Configuring Temporary Access Pass (TAP)

Temporary Access Pass (TAP) is a time-limited passcode that allows users to authenticate without needing their usual credentials.

Use cases

A user can use TAP for authentication in scenarios such as:

  • Lost authentication method: If a user loses access to their 2FA device or password, a TAP allows them to sign in and reset their credentials.
  • Temporary worker access: A TAP can be issued to contractors, or factory workers who need access only for specific shifts or time periods.

Enabling Temporary Access Pass (TAP)

Agents must have an admin role to enable TAP.

  1. Click on the waffle icon on the upper right corner
  2. Select Account administration
  3. Navigate to Account > Security
  4. Under Authentication methods, select the link for Temporary Access Pass
  5. In the TAP settings page, toggle Enable Temporary Access Pass to “On”
  6. Configure the TAP policy settings (described below)
  7. Click save to apply changes

Configuring TAP policy settings

Admins can configure the following parameters for TAP in the same Temporary Access Pass settings page:

Once configured, all generated TAPs will follow the specified policy.

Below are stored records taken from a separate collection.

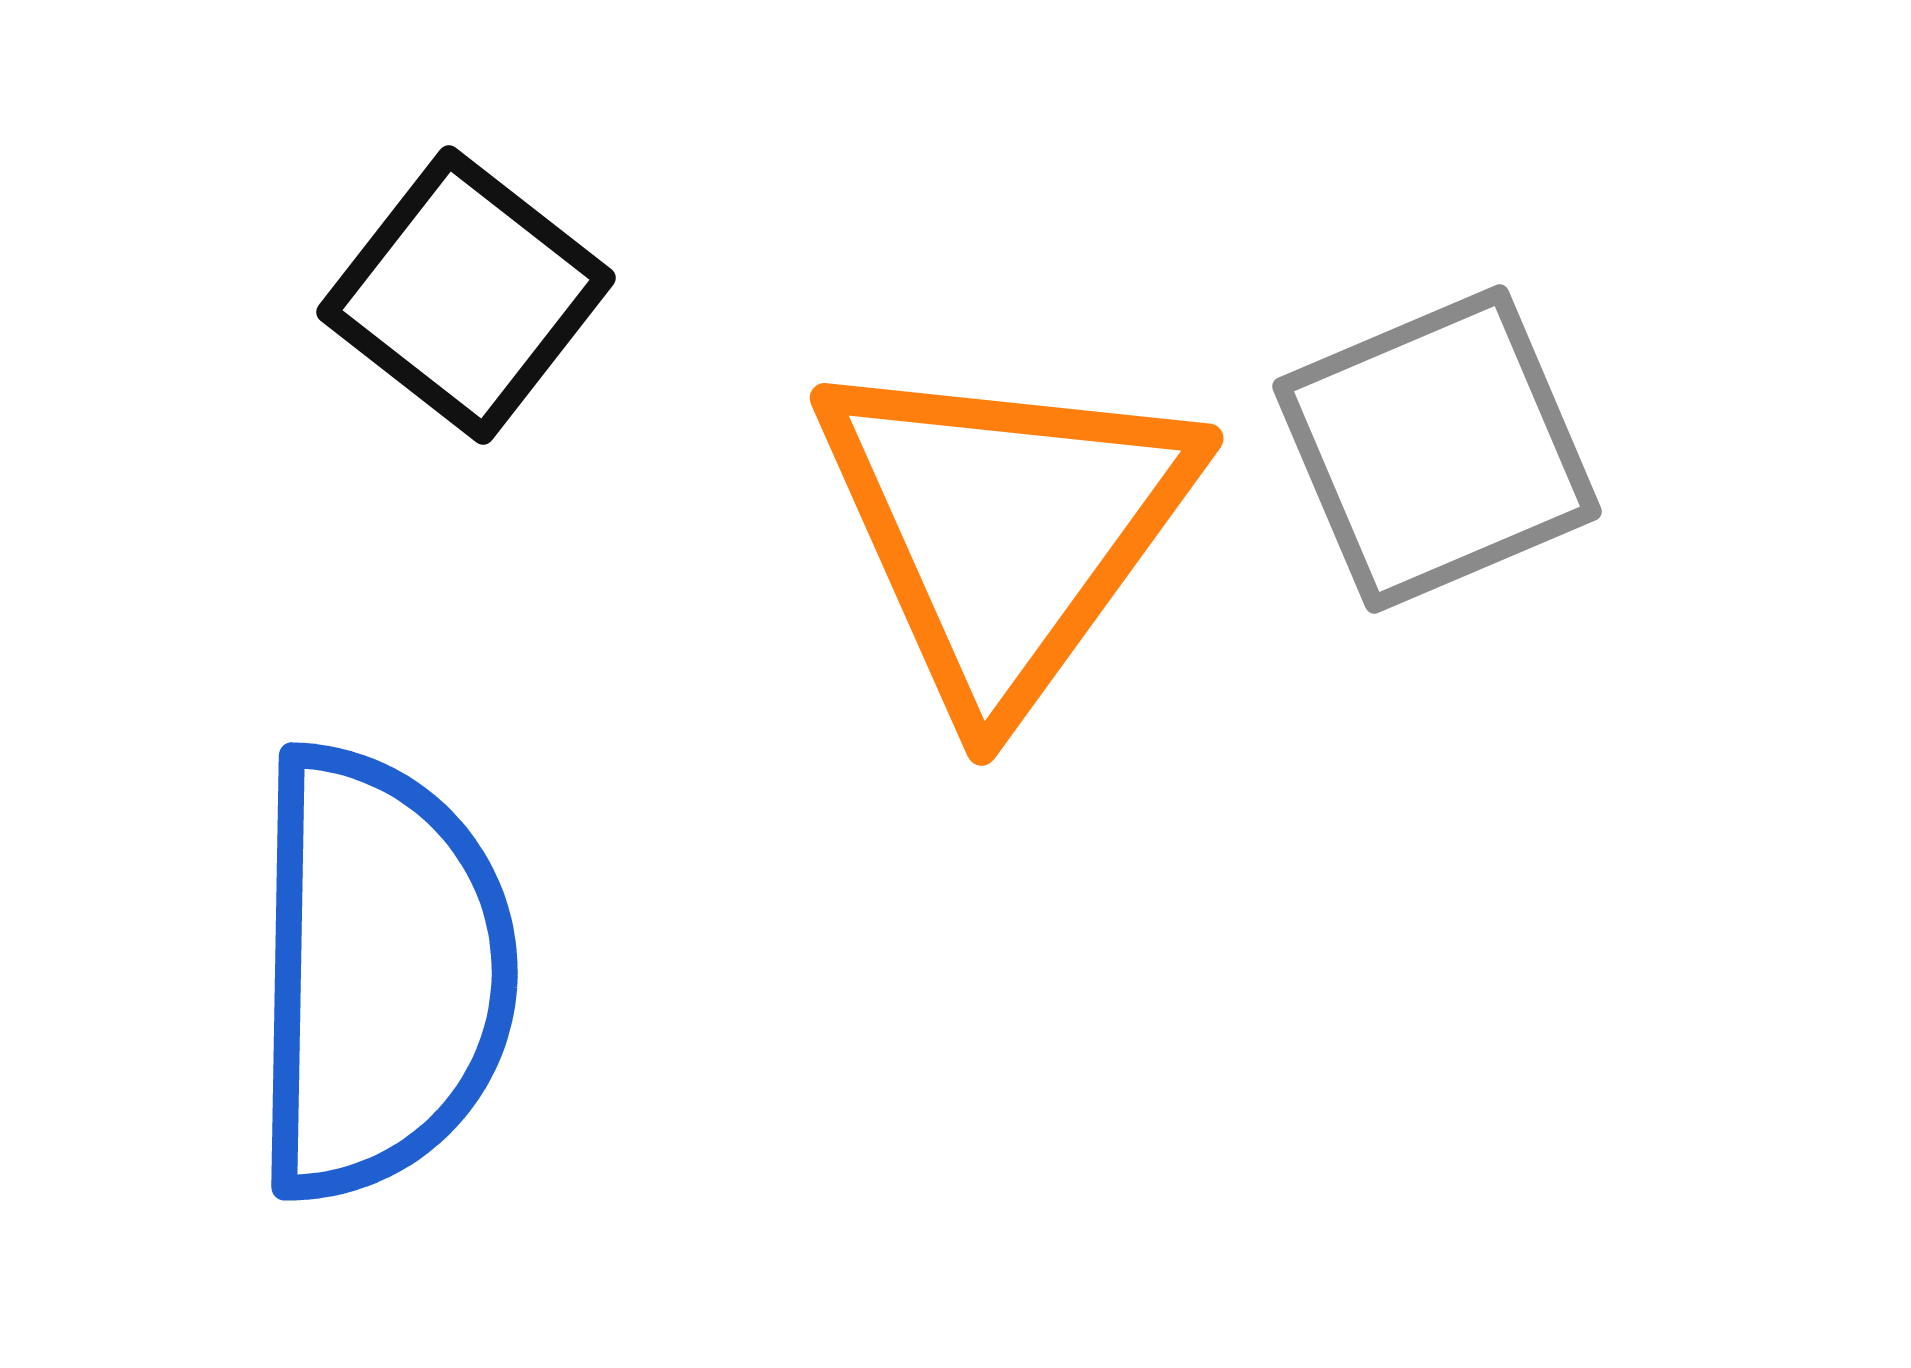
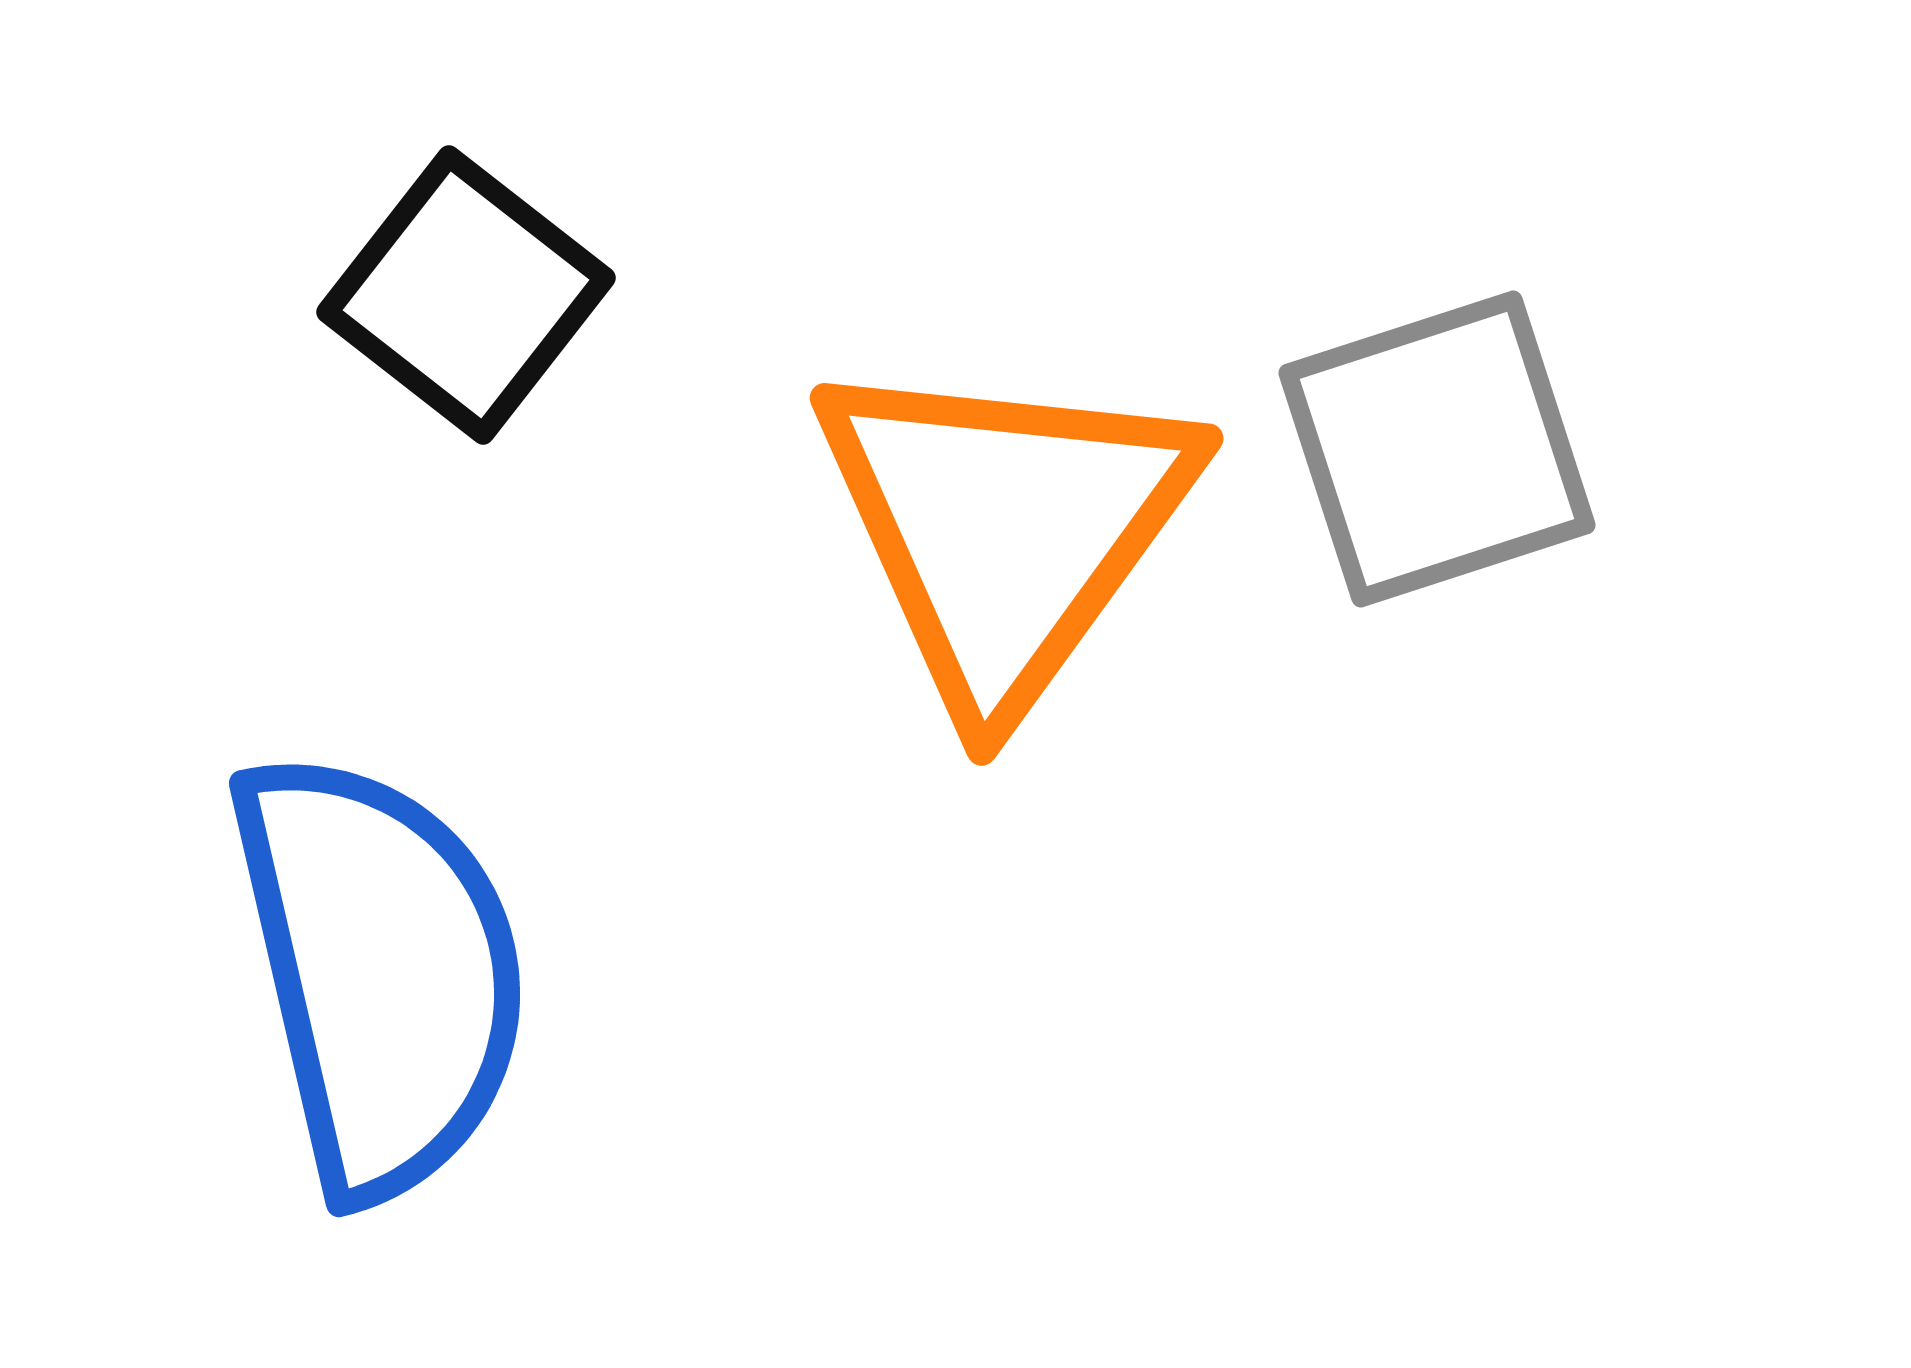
gray square: rotated 5 degrees clockwise
blue semicircle: rotated 14 degrees counterclockwise
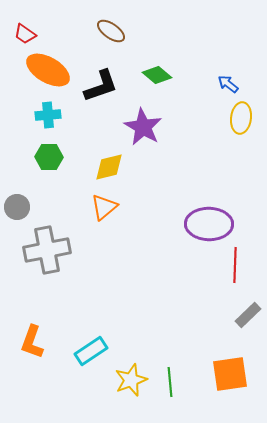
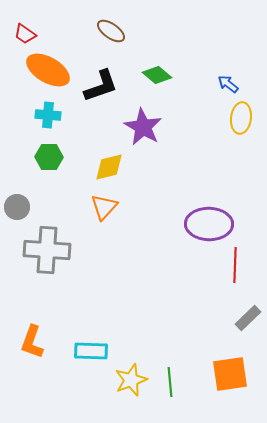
cyan cross: rotated 10 degrees clockwise
orange triangle: rotated 8 degrees counterclockwise
gray cross: rotated 15 degrees clockwise
gray rectangle: moved 3 px down
cyan rectangle: rotated 36 degrees clockwise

Creating a Temporary Access Pass for a user

After enabling TAP, admins can generate a TAP for a user:

  1. Go to the user's profile
    1. If the the user is an agent, navigate to Agents & teams > Agent list
    2. If the the user is a contact, navigate to Contacts > Contact list
  2. Under authentication tab, look for Temporary Access Pass
  3. Select + add pass
  4. Specify:
    • Start time of the TAP (optional)
    • Duration (must follow policy settings)
    • Whether the TAP should be one-time use
  5. Click add
  6. Copy and securely share the TAP with the user
    • Important: The TAP cannot be viewed again after closing this window.

The TAP can also delete from this section. Expired passes will be automatically deleted after 30 days.

Guest Users and Temporary Access Pass

When creating a new contact or staff member, admins and managers  have the option to specify This user is a guest.

  • Guest users can only log in using a Temporary Access Pass (TAP).
  • While an email address is required to create a guest user, guest users will not receive any email notifications from Mojo.
  • They cannot authenticate using a password or other authentication methods (Google, Azure…).

Signing in with TAP

  1. Open the TAP login page {{yourHelpdesk}}/login/tap and enter the username
  2. Enter the TAP provided by the admin
  3. Proceed to update or register a new authentication method if necessary

Limitations

  • TAP does not replace passwords permanently; it only grants temporary access.
  • TAP cannot be used for API authentication.
  • Users who are required to register MFA methods may be prompted to do so after signing in with a TAP.

Troubleshooting

If TAP is not working for a user:

  • Check that the TAP has not expired.
  • Confirm that a one-time-use TAP has not already been used.

By leveraging TAP in Mojo Helpdesk, organizations can provide secure and flexible access solutions for both recovery and temporary user authentication.